In pursuit of more accurate climate data, the X Prize Foundation has announced a $2-million competition designed to kick-start technology innovations surrounding the accurate measuring of oceanic pH.
Climatologists have been warning that the world's oceans are becoming more acidic due to the absorption of carbon dioxide from the atmosphere. With carbon dioxide emissions growing year after year, the resulting ocean acidification could have devastating consequences for coral reefs, shellfish and other sensitive sea creatures, according to the National Oceanic and Atmospheric Administration (NOAA).
"It is only in the last decade where scientists have begun to study ocean acidification, so our knowledge is really limited still," Paul Bunje, a senior director with the X Prize Foundation, told NBC News. "But we do know that we don't know enough, and we don't have the tools needed to even begin to measure it sufficiently — much less to begin to respond, to adapt to it, to implement local policies that might allow ocean acidification to be less harmful.”
According to Richard Feely, an ocean acidification expert at NOAA's Pacific Marine Environmental Laboratory in Seattle, the pH of Earth’s oceans is rising by .02 units each year.
"That means that you have to have an instrument that you can rely on to be both precise and accurate for a very, very long period of time, so that you can actually see that signal," he explained.
Feely said the competition should result in the development of instruments that can be placed in the open oceans for years at a time. The premium tools available today cost about $25,000, require frequent recalibration, and only work near the ocean surface, Bunje said.
The X Prize Foundation has a history of spurring innovation in other scientific fields. In 2004, the foundation awarded a $10-million prize to SpaceShipOne as the world's first privately developed spacecraft. The SpaceShipOne craft was actually launched exactly 47 years after the Soviet Union put the world's first satellite, Sputnik 1, into orbit.
Like its predecessor, the recently announced Ocean Health X Prize is modeled after the $25,000 Orteig Prize that was won by trans-Atlantic pilot Charles Lindbergh in 1927. Lindbergh’s grandson Erik was a former member of the foundation’s board.

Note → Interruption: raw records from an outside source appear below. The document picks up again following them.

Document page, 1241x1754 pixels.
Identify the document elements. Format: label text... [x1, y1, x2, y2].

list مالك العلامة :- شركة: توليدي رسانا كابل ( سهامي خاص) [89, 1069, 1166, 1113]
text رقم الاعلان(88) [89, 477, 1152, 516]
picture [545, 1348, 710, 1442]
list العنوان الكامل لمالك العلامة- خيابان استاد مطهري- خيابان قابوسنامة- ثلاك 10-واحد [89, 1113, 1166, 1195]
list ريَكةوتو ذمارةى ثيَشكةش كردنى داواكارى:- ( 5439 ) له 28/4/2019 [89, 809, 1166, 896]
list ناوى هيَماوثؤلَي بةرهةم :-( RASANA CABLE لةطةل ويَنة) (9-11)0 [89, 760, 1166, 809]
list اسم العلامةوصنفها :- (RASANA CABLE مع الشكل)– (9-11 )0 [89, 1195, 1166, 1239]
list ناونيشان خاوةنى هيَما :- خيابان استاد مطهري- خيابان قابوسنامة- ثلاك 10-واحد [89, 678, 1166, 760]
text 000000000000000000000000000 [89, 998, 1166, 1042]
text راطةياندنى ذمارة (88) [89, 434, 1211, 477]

The latest prize is sponsored by Wendy Schmidt, president of the Schmidt Family Foundation and wife of Google executive chairman Eric Schmidt. A previous X Prize competition, the Wendy Schmidt Oil Cleanup X Challenge, awarded $1.3 million in prizes to two teams in 2011 that devised ways to improve on oil spill cleanup techniques.
The new competition will award $1 million to a team that can create a low-cost pH sensor that favorably competes with current instruments and another $1 million to a team that builds the most accurate sensor made of less than $10,000 in materials.
"Now, if a team comes up with the ability to be the most accurate and the most affordable at the same time — Holy Grail, that's phenomenal," Bunje said. "We are leaving the door open for that to exactly happen."